Another potential limitation of this study is that we used the self-report TAS-20 to measure alexithymia. Whilst 89% of studies comparing the emotional self-awareness of autistic and non-autistic participants use self-report measures (and 62% use the TAS-20; Huggins et al., 2020), some authors (e.g., Leising et al., 2009; Marchesi et al., 2014) have questioned their utility as “people with alexithymia, by definition, should not be able to report their psychological state” (Marchesi et al., 2014). However, endeavours to develop objective measures of alexithymia are in their infancy and early attempts are yet to be replicated (e.g., Gaigg et al., 2018; Hickman et al., 2021) and thus self-report measures are necessary. Whilst the TAS-20 has long been the gold-standard tool for assessing alexithymia, there are some concerns that it might actually be a measure of psychopathology symptoms or current levels of psychological distress (see Badura, 2003; Helmes et al., 2008; Leising et al., 2009; Marchesi et al., 2014; Preece et al., 2020; Rief et al., 1996). Further studies may try to replicate our results using alternative measures of alexithymia such as the Perth Alexithymia Questionnaire (Preece et al., 2018) or Bermond Vorst Alexithymia Questionnaire (BVAQ; Vorst & Bermond, 2001), which have been argued to index an alexithymia construct that is distinct from individuals’ current level of psychological distress (Preece et al., 2020). However, since our aim was to investigate whether the alexithymia hypothesis applies, not only to emotion recognition from static face stimuli, but also to recognition from dynamic stimuli, it was crucial that we employ the same measure of alexithymia (i.e., the TAS-20) as has previously been used in the emotion recognition literature (Cook et al., 2013; Milosavljevic et al., 2016; Oakley et al., 2016; Ola & Gullon-Scott, 2020).

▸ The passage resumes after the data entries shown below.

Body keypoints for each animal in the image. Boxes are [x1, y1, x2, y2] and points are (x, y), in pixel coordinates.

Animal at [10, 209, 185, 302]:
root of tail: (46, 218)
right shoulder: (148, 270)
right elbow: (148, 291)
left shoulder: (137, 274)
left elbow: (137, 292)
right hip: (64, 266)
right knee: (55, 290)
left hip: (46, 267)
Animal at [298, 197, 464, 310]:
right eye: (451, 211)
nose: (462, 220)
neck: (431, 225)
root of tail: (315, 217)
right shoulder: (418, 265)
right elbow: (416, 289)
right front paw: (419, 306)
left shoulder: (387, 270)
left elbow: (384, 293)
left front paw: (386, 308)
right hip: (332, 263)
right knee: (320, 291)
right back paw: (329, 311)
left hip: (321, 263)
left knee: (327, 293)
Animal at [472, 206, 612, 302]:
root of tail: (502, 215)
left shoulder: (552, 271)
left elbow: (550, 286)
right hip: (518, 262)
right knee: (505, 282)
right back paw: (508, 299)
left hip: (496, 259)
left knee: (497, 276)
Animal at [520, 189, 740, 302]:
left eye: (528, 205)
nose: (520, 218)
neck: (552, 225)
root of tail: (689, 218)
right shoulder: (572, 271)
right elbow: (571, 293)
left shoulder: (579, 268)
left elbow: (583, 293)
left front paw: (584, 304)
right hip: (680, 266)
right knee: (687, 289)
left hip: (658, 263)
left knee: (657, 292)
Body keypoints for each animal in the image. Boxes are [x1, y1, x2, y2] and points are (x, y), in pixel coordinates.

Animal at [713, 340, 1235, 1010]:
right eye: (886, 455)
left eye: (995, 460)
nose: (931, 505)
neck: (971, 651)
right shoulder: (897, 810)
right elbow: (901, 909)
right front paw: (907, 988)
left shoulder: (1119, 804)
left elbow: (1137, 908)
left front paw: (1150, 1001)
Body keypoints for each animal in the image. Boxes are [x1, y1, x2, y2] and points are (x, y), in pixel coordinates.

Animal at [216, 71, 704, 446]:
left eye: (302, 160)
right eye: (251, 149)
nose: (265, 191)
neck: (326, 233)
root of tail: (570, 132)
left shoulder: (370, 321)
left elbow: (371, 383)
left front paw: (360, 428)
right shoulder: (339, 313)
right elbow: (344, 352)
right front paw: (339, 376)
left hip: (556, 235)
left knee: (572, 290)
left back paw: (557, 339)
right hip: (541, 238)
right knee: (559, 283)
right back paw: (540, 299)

Finally, the results of the current study are informative with respect to the recognition of emotion from facial motion cues. However, given that surface properties (Sormaz et al., 2016), such as pigmentation/colouring (Yasuda, 2007) and shading/depth (Wang et al., 2017), are implicated in the recognition of emotion, one should be cautious about assuming that our findings generalise to full dynamic emotional expressions (e.g., video stimuli). Future research should aim to clarify whether our findings are specific to the recognition of emotion from facial motion cues, or if they are applicable more broadly to emotion recognition from full dynamic displays.

Conclusions

The current study tested whether autistic, relative to alexithymia-matched controls, have greater difficulty recognising emotions from facial motion cues. In conflict with our hypotheses, we observed that autistic, relative to control, adults showed reduced recognition of angry facial motion at the normal (100%) spatial and speed level. Interestingly, whilst for controls recognition accuracy improved across all levels of the kinematic manipulation for angry videos, autistic participants only benefitted from the 100% to 150% speed increase. Alexithymic traits were associated with elevated correct and elevated incorrect emotion ratings, but not accuracy. Our results draw attention to anger specific differences in emotion recognition between autistic and non-autistic individuals. Future research should aim to elucidate why autistic individuals exhibit differences that are specific to angry expressions.